Dataset items
╔══

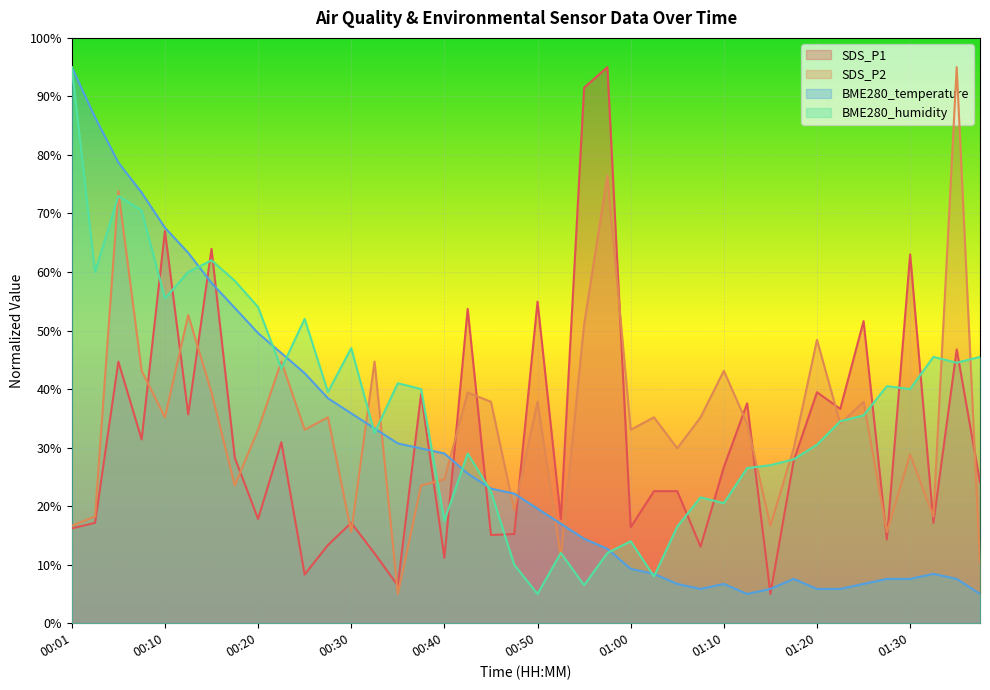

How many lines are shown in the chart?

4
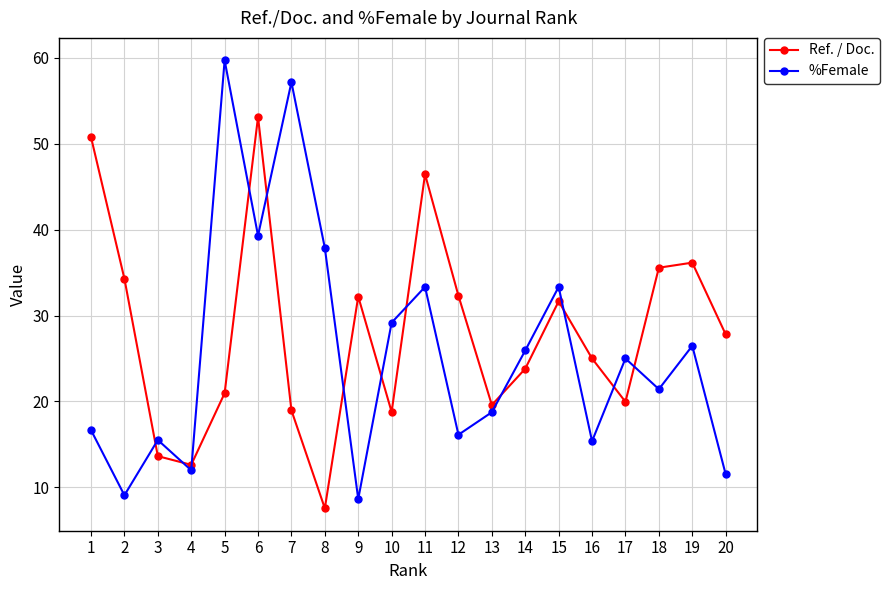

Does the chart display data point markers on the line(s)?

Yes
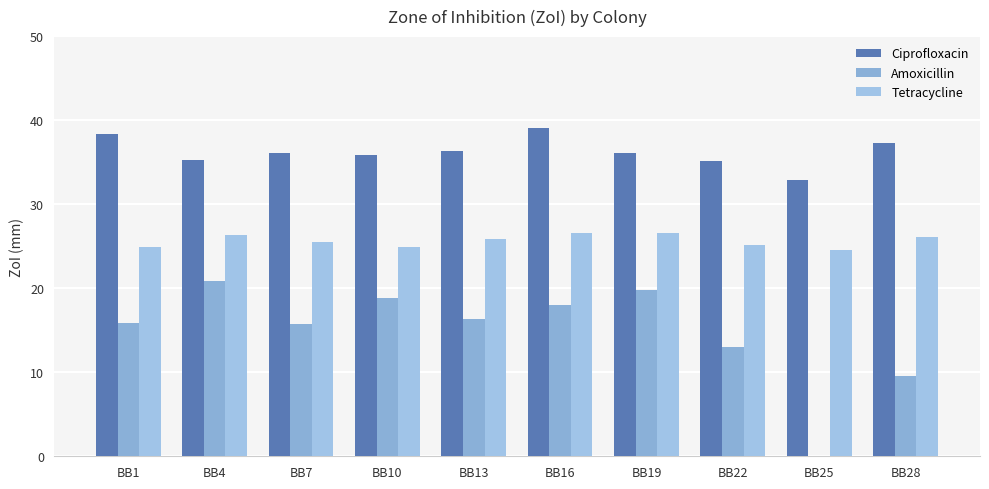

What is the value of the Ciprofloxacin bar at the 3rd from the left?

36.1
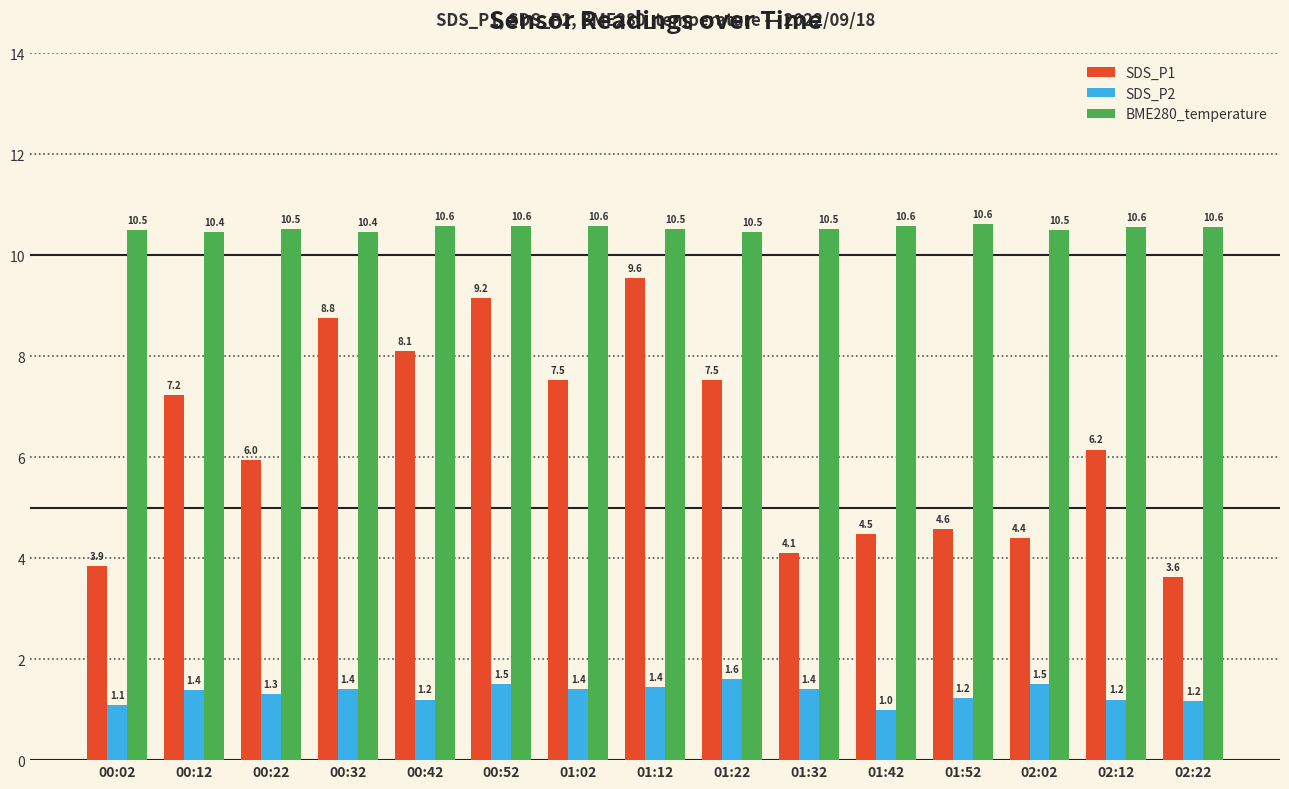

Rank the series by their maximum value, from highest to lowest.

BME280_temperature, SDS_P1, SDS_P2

╚══

## [Task goal]
Extract every line of text from the items above word for word, omitting the pictures.

## [Answer to the problem]
How many lines are shown in the chart?

4

Does the chart display data point markers on the line(s)?

Yes

What is the value of the Ciprofloxacin bar at the 3rd from the left?

36.1

Rank the series by their maximum value, from highest to lowest.

BME280_temperature, SDS_P1, SDS_P2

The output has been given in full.